Imam Ahmad juga ahli fiqh. Bahkan, termasuk salah satu dari empat ulama besar yang menjadi rujukan dalam bidang fiqh (madzhab arba’ah). Imam Ahmad belajar fiqh kepada Imam Asy-Syafi’i. Tentang keutamaan Imam Ahmad, gurunya imam Asy-Syafi’i mengatakan, ”Saya keluar dari Baghdad, demi Allah saya tidak meninggalkan seseorang yang lebih bertakwa pada Allah, lebih ‘alim tentang ajaran Allah, lebih zuhud karena Allah, lebih wara’ dari yang diharamkan Allah, dan yang paling saya cintai melebihi Imam Ahmad bin Hanbal.”

Ujian yang menimpa Imam Ahmad sungguh sangat besar, yaitu ujian dan fitnah penciptaan Al-Qur’an. Fitnah tentang penciptaan Al-Qur’an –yaitu pendapat yang mengatakan bahwa Al-Qur’an adalah makhluk– muncul pertama kali pada masa Al-Ma’mun. Pendapat ini berasal dan diyakini oleh penganut paham Mu’tazilah, dimana Raja Al-Ma’mun merasa kagum dengan pendapat ini dan mengikutinya. Lebih dari itu Al-Ma’mun menggunakan pedangnya untuk memaksa rakyat mengikuti pendapatnya, dan yang menolak akan dibunuh. Al-Ma’mun membunuh sekitar 1.000 ulama yang menolak mengatakan Al-Qur’an itu makhluk. Dan penjara penuh dengan para ulama.
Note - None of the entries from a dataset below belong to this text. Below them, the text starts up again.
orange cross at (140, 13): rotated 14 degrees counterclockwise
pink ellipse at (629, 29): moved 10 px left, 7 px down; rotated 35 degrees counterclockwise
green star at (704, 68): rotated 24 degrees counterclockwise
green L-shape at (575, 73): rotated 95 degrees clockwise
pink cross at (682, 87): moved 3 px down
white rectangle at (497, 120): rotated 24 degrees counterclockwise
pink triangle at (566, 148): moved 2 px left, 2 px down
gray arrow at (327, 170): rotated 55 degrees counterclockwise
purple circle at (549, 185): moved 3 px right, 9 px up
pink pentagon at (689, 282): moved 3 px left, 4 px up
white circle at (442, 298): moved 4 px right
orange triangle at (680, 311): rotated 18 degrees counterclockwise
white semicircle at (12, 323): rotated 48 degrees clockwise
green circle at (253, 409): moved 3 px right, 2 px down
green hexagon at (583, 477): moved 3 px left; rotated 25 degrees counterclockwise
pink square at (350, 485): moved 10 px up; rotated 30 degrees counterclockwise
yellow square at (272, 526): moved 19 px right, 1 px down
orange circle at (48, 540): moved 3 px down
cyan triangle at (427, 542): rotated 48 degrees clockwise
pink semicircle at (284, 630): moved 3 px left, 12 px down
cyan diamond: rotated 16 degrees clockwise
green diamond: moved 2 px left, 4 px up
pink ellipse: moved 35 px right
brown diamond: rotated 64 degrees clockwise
Imam Ahmad berada di barisan paling depan yang menolak bahwa Al-Qur’an itu makhluk. Dan konsekuensinya imam Ahmad dipanggil ke istana. Imam Ahmad berkata, ”Saya diambil tengah malam pada saat saya shalat. Tangan dan kaki saya diborgol, dan berat borgol itu melebihi berat badan saya. Saya dinaikkan di atas kuda, saya berusaha pegangan tetapi saya tidak bisa. Saya hampir jatuh tiga kali, tetapi setiap mau jatuh saya membaca; Ya Allah peliharalah aku. Maka Allah menjaga saya sehingga tidak jatuh. Tatkala saya dimasukkan ke dalam penjara, muka saya diseret. Saya sampai di penjara di akhir malam. Saya tidak tahu di mana letak kiblat dan saya tidak tahu di mana saya waktu itu. Ketika saya menjulurkan tangan, tiba-tiba ada air yang sejuk, maka saya berwudhu dan shalat Fajar.
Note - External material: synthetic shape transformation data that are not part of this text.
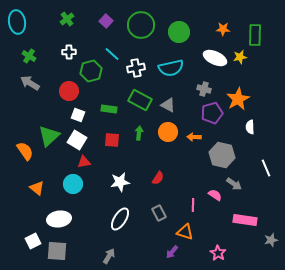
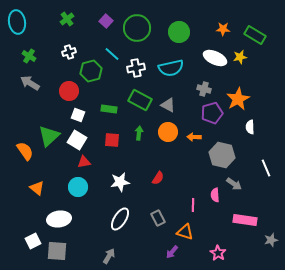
green circle at (141, 25): moved 4 px left, 3 px down
green rectangle at (255, 35): rotated 60 degrees counterclockwise
white cross at (69, 52): rotated 16 degrees counterclockwise
cyan circle at (73, 184): moved 5 px right, 3 px down
pink semicircle at (215, 195): rotated 128 degrees counterclockwise
gray rectangle at (159, 213): moved 1 px left, 5 px down
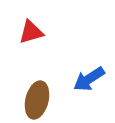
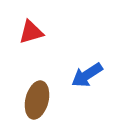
blue arrow: moved 2 px left, 4 px up
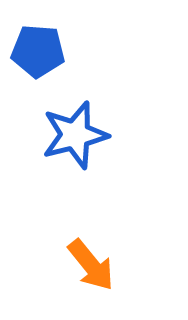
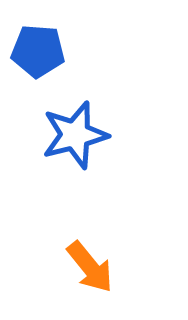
orange arrow: moved 1 px left, 2 px down
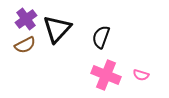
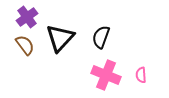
purple cross: moved 1 px right, 2 px up
black triangle: moved 3 px right, 9 px down
brown semicircle: rotated 100 degrees counterclockwise
pink semicircle: rotated 70 degrees clockwise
Ketika pagi saya dibawa dengan kuda untuk kedua kalinya, dan saya belum makan. Hampir saja saya jatuh karena sangat laparnya. Saya dimasukkan ke tempat Mu’tashim. Tatkala saya masuk ia mencabut pedang, ditempelkan ke leherku dan berkata, “Wahai Ahmad, demi Allah saya mencintaimu seperti saya mencintai anaknya Harun Al-Rasyid (Al-Ma’mun). Maka janganlah engkau tumpahkan darahmu di hadapanku.” Kemudian ia memaksa kepadaku agar mengatakan bahwa Al-Qur’an itu makhluk. Imam Ahmad menolak, maka Mu’tasim menyuruh tukang pukulnya untuk memukul Imam Ahmad. Imam Ahmad dicambuk 160 kali, sampai beliau pingsan. Kemudian beliau siuman kembali. Imam Ahmad dipaksa lagi untuk mengatakan bahwa Al-Qur’an itu makhluk, tetapi beliau tetap menolak, sehingga dicambuk lagi berulang-ulang kali. Sampai punggungnya babak belur karena seringnya dicambuk.
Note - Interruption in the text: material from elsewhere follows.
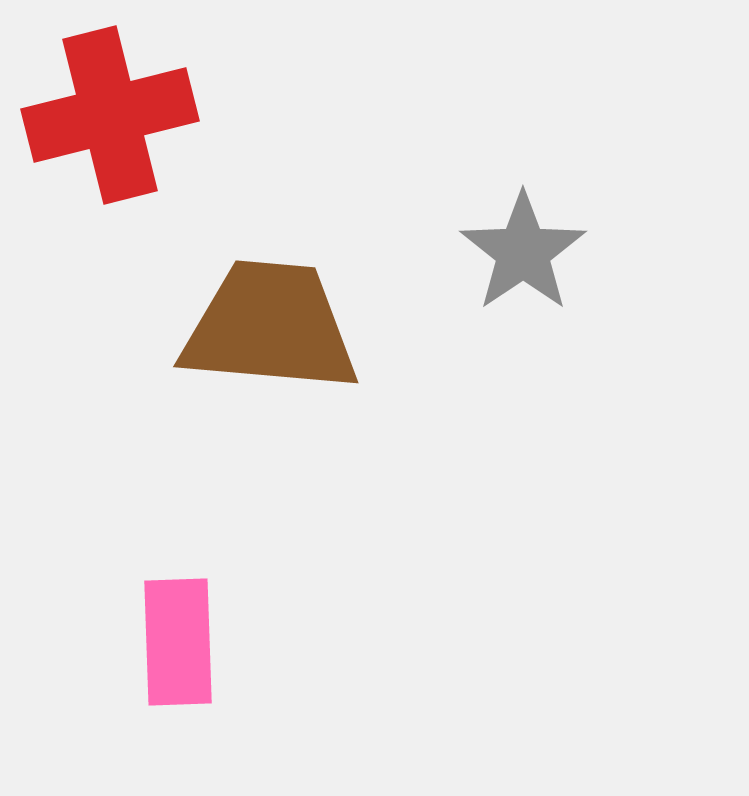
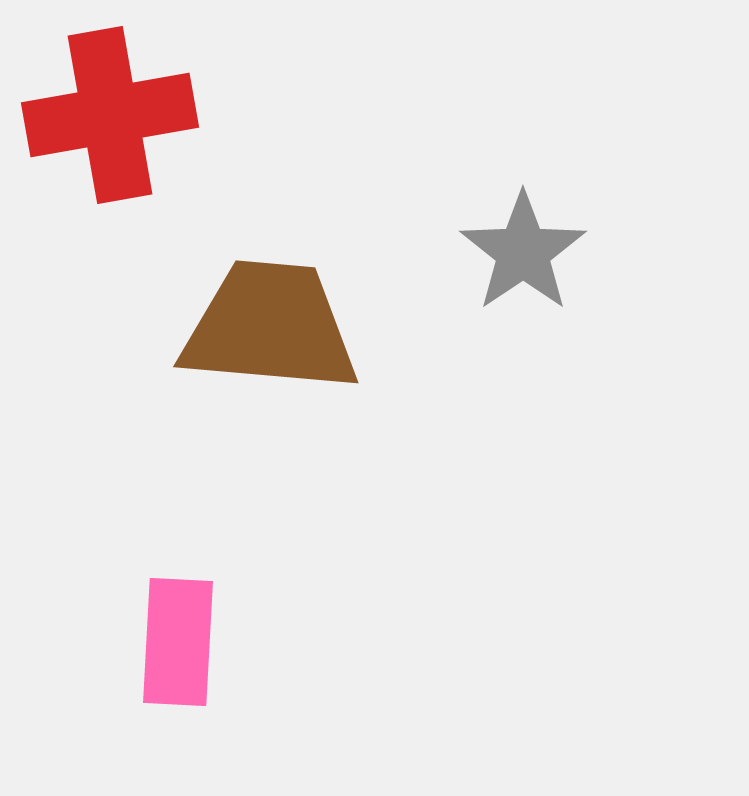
red cross: rotated 4 degrees clockwise
pink rectangle: rotated 5 degrees clockwise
Imam Ahmad kembali dinaikkan ke atas kuda dan dimasukkan ke dalam penjara. Beliau dipenjara selama 28 bulan. Selama di penjara beliau selalu berpuasa dan makanan untuk berbuka cuma roti dan air. Itulah yang dimakan Imam Ahmad selama 28 bulan. Dan terakhir Imam Ahmad dipaksa lagi untuk mengatakan bahwa Al-Qur’an itu makhluk, beliau tetap menolak. Sampai akhirnya mereka tidak bisa berbuat apa-apa dan bosan, kemudian mengembalikan Imam Ahmad ke rumahnya dengan keadaan luka parah. Berkata putranya, Abdullah, ”Ayah kami pulang kembali ke rumah malam hari setelah di penjara, dan langsung jatuh sakit karena luka parah.”

Hari berganti hari, bulan berganti bulan, dan bergantilah kekuasaan dari Mu’tashim kepada Al-Mutawwakil. Mutawwakil adalah pemimpin yang menycintai kebenaran dan sunnah. Dan suatu hari Al-Mutawwakil datang ke Imam Ahmad membawa harta kekayaan dan emas. Maka menangislah Imam Ahmad dan berkata, ”Demi Allah, saya lebih takut akan fitnah kenikmatan melebihi takut saya dari fitnah musibah.” Dan Imam Ahmad menolak semua itu. Begitulah Imam Ahmad. Beliau sakit selama 9 hari kemudian meninggal. Manusia berduyun-duyun bertakziyah mendoakan Imam Ahmad. Yang datang takziyah sekitar 800.000 orang lelaki dan 60.000 perempuan. Dan pada saat beliau meninggal, masuk Islam orang-orang Yahudi, Kristen, dan Majusi sekitar 20.000 orang.